I. Kompatibilität der Schäden
Rz. 7
Bevor man solche Plausibilitätsbetrachtungen durchführt, muss aber vorab geprüft werden, ob die Schäden an den Kfz zueinander passen, also kompatibel sind. Hat man zwei Schadensbilder unterschiedlicher Kfz, so kann man die Höhenlage eben jener beeinträchtigten Zonen vergleichen. Dies geschieht über die evtl. noch verfügbaren Fahrzeuge, ansonsten über maßstäblich fotografierte Vergleichsfahrzeuge oder hinreichend genaue Skizzen.

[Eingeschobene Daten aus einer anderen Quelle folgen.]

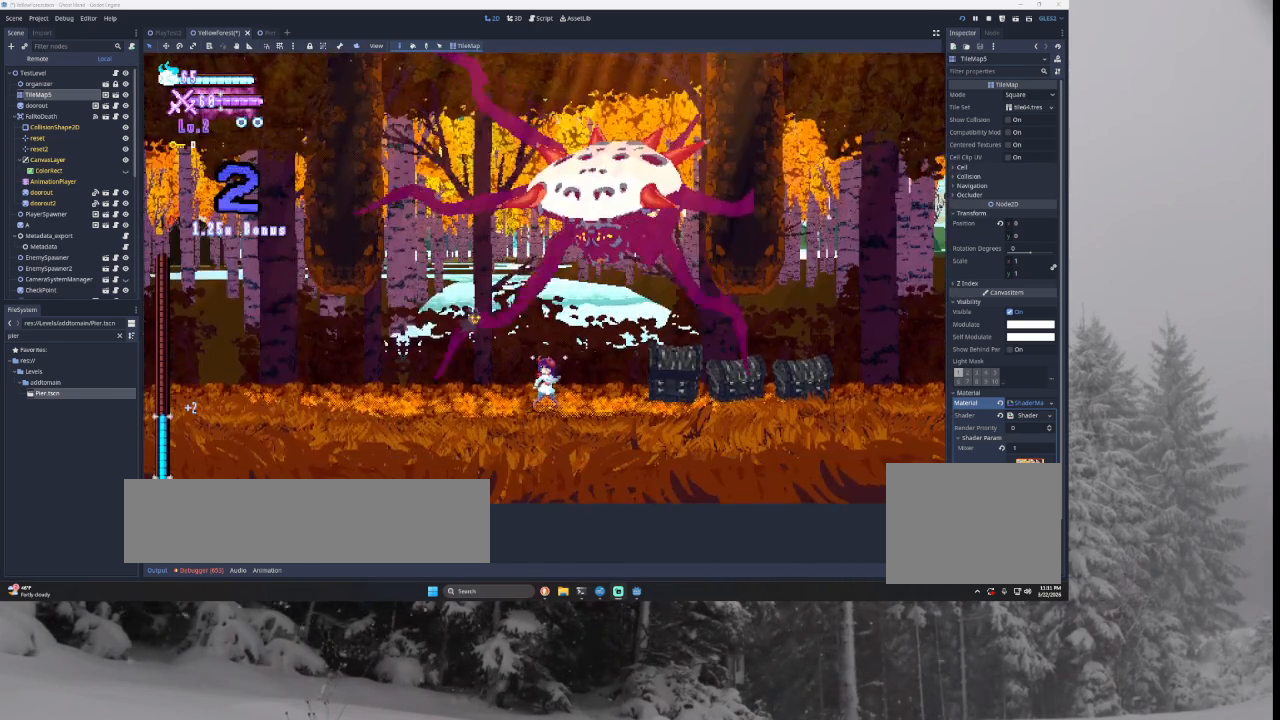
{"buttons": [], "left_stick": "down", "right_stick": "center", "events": [[167, "START", "down"], [300, "START", "up"], [300, "left_stick", "down"], [400, "left_stick", "center"], [500, "left_stick", "down"]]}
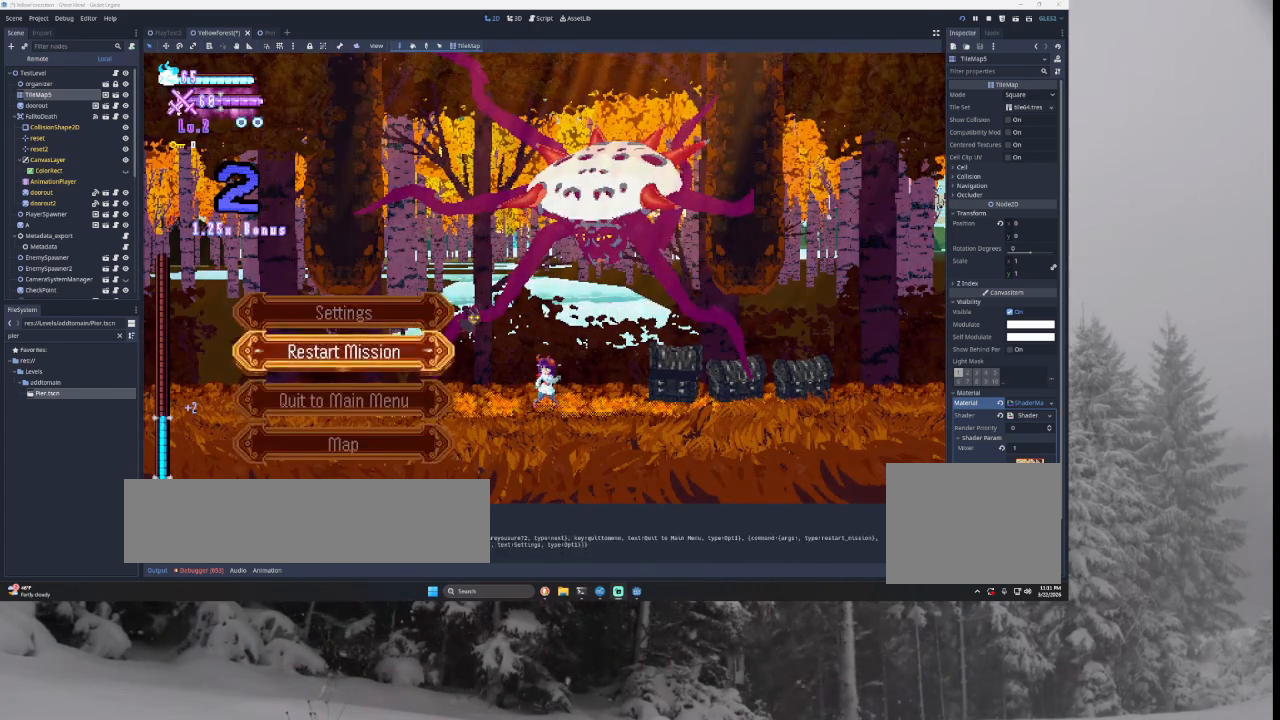
{"buttons": ["SQUARE"], "left_stick": "center", "right_stick": "center", "events": [[100, "left_stick", "center"], [200, "SQUARE", "down"], [300, "SQUARE", "up"], [433, "SQUARE", "down"]]}
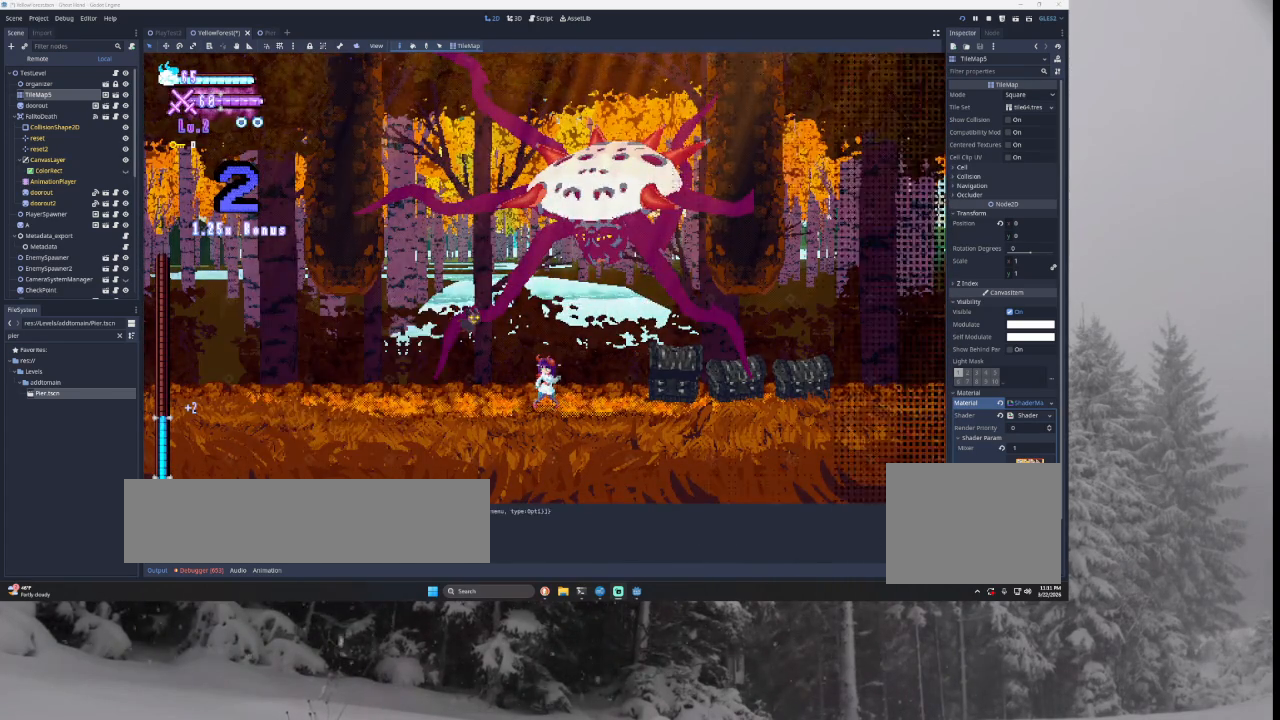
{"buttons": [], "left_stick": "center", "right_stick": "center", "events": [[33, "SQUARE", "up"]]}
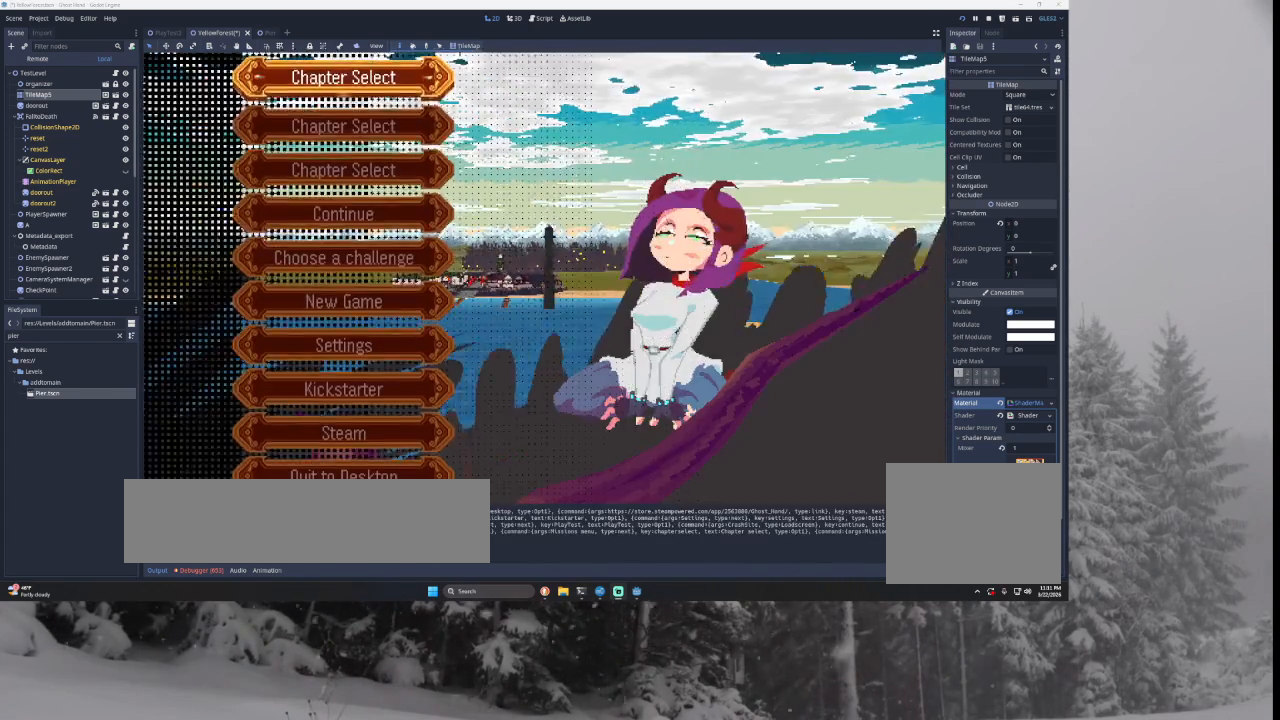
{"buttons": [], "left_stick": "center", "right_stick": "center", "events": [[100, "left_stick", "down"], [200, "left_stick", "center"], [300, "SQUARE", "down"], [433, "SQUARE", "up"], [433, "left_stick", "up"], [500, "left_stick", "center"]]}
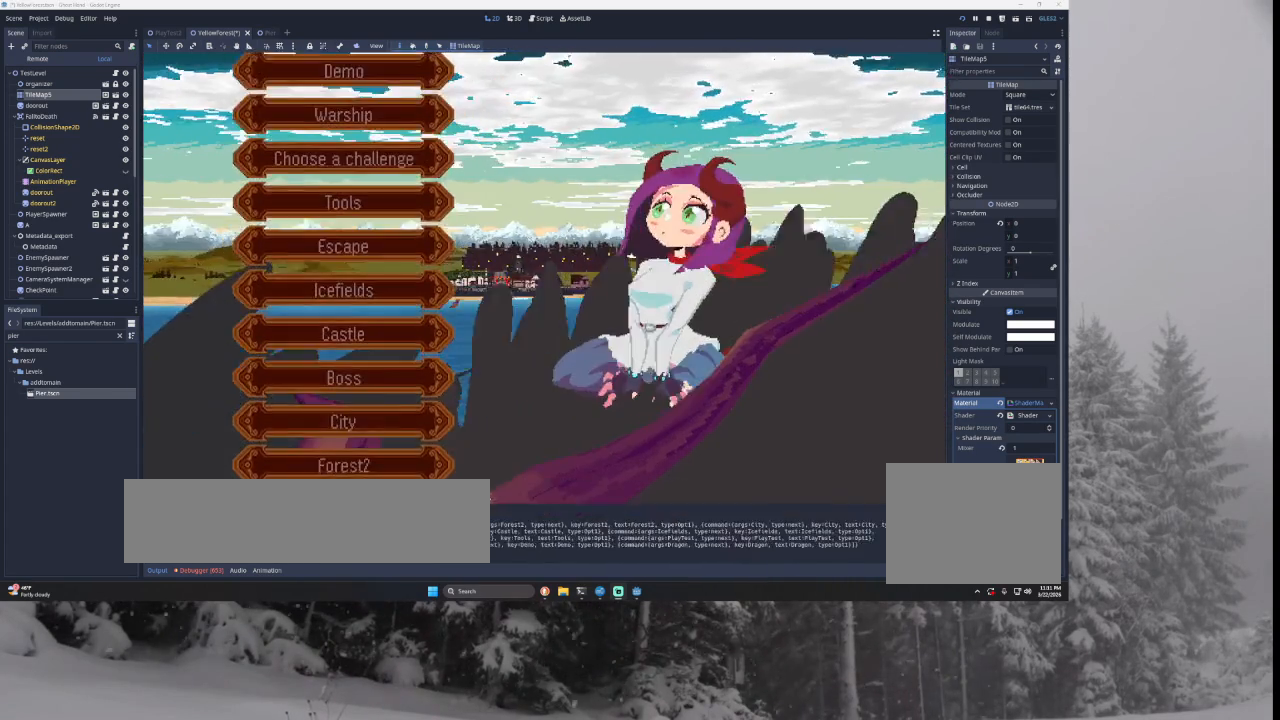
{"buttons": [], "left_stick": "down", "right_stick": "center", "events": [[100, "left_stick", "up"], [200, "left_stick", "center"], [267, "left_stick", "up"], [400, "left_stick", "center"], [500, "left_stick", "down"]]}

Einen Hinweis darauf, ob der Unfallverursacher vorkollisionär reagiert hat, liefert eben dieser Höhenvergleich. Bekanntermaßen nicken Fahrzeugfrontstrukturen im Rahmen von (Not-)Bremsvorgängen im Frontbereich ein.
Abb. 9.1a
Während in der Abb. 9.1a die Kfz in quasi-statischen, also weder beschleunigten noch verzögerten Zuständen kontaktieren (Heckauffahrkollision), so kann sich eine ganz erhebliche Höhenverschiebung dadurch ergeben, dass der Vorder- wie aber auch der Hintermann abbremst, Abb. 9.1b.
Abb. 9.1b
Wie man sieht, trifft dann der oberste Frontbereich des hinteren Kfz die unterste Karosseriezone des Vordermannes. Er würde diese Partie also quasi unterfahren, während es in der Abb. 9.1a zu einer Kontaktierung de...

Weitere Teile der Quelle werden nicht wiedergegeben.